Wildcard Expressions

Wildcard expressions can be very complex, but you can sometimes write them in ways that only use simple syntax, at the expense of being a bit more verbose. Consider the directory data/north-pacific-gyre/2012-07-03 : the wildcard expression *[AB].txt matches all files ending in A.txt or B.txt. Imagine you forgot about this.

Can you match the same set of files with basic wildcard expressions that do not use the [] syntax? Hint: You may need more than one command, or two arguments to the ls command.

If you used two commands, the files in your output will match the same set of files in this example. What is the small difference between the outputs?

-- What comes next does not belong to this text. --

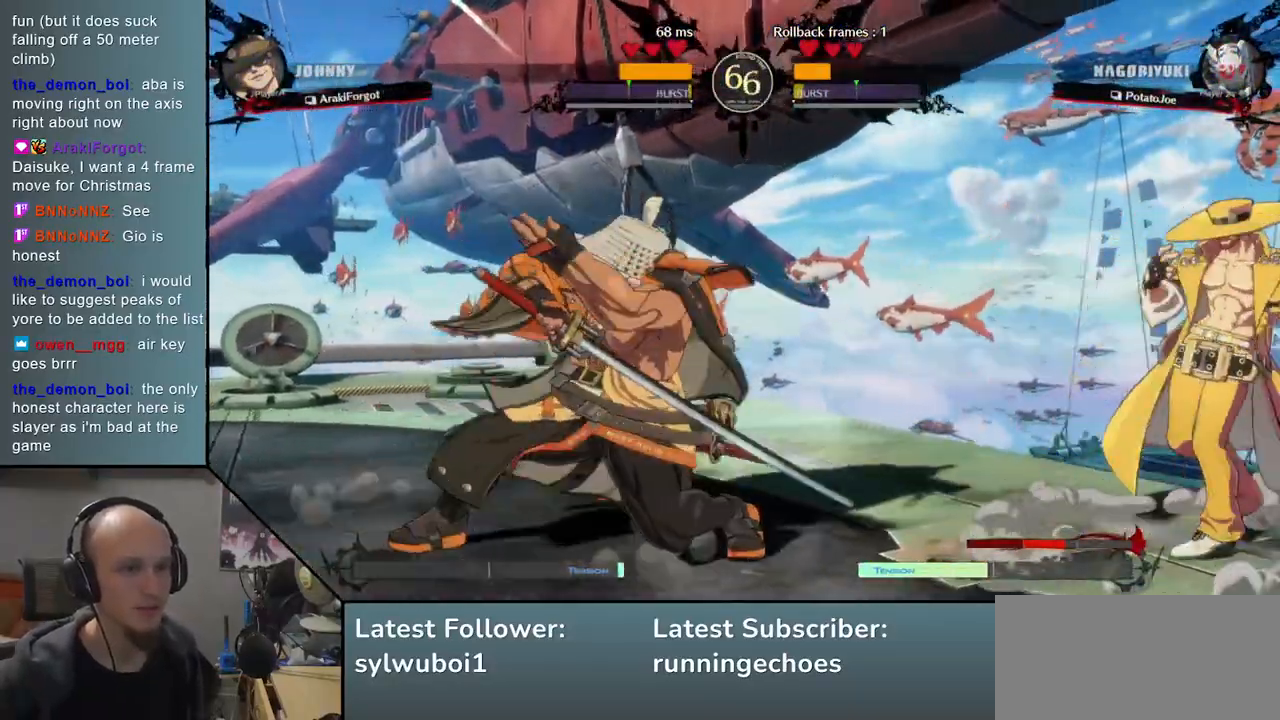
{"buttons": [], "events": [[233, "TRIANGLE", "down"], [317, "TRIANGLE", "up"]]}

If you used two commands, under what circumstances would your new expression produce an error message where the original one would not?

**Solution** (click here) 1: A solution using two wildcard commands: ls *A.txt and then ls *B.txt A solution using one command but with two arguments: ls *A.txt *B.txt 2: The output from the two new commands is separated because there are two commands. 3: When there are no files ending in `A.txt`, or there are no files ending in `B.txt`, then one of the two commands will fail.

Key Points

  • cat displays the contents of its inputs.
  • head displays the first 10 lines of its input.
  • tail displays the last 10 lines of its input.
  • sort sorts its inputs.
  • wc counts lines, words, and characters in its inputs.
  • command > [file] redirects a command’s output to a file (overwriting any existing content).
  • command >> [file] appends a command’s output to a file.
  • [first] | [second] is a pipeline: the output of the first command is used as the input to the second.
  • The best way to use the shell is to use pipes to combine simple single-purpose programs (filters).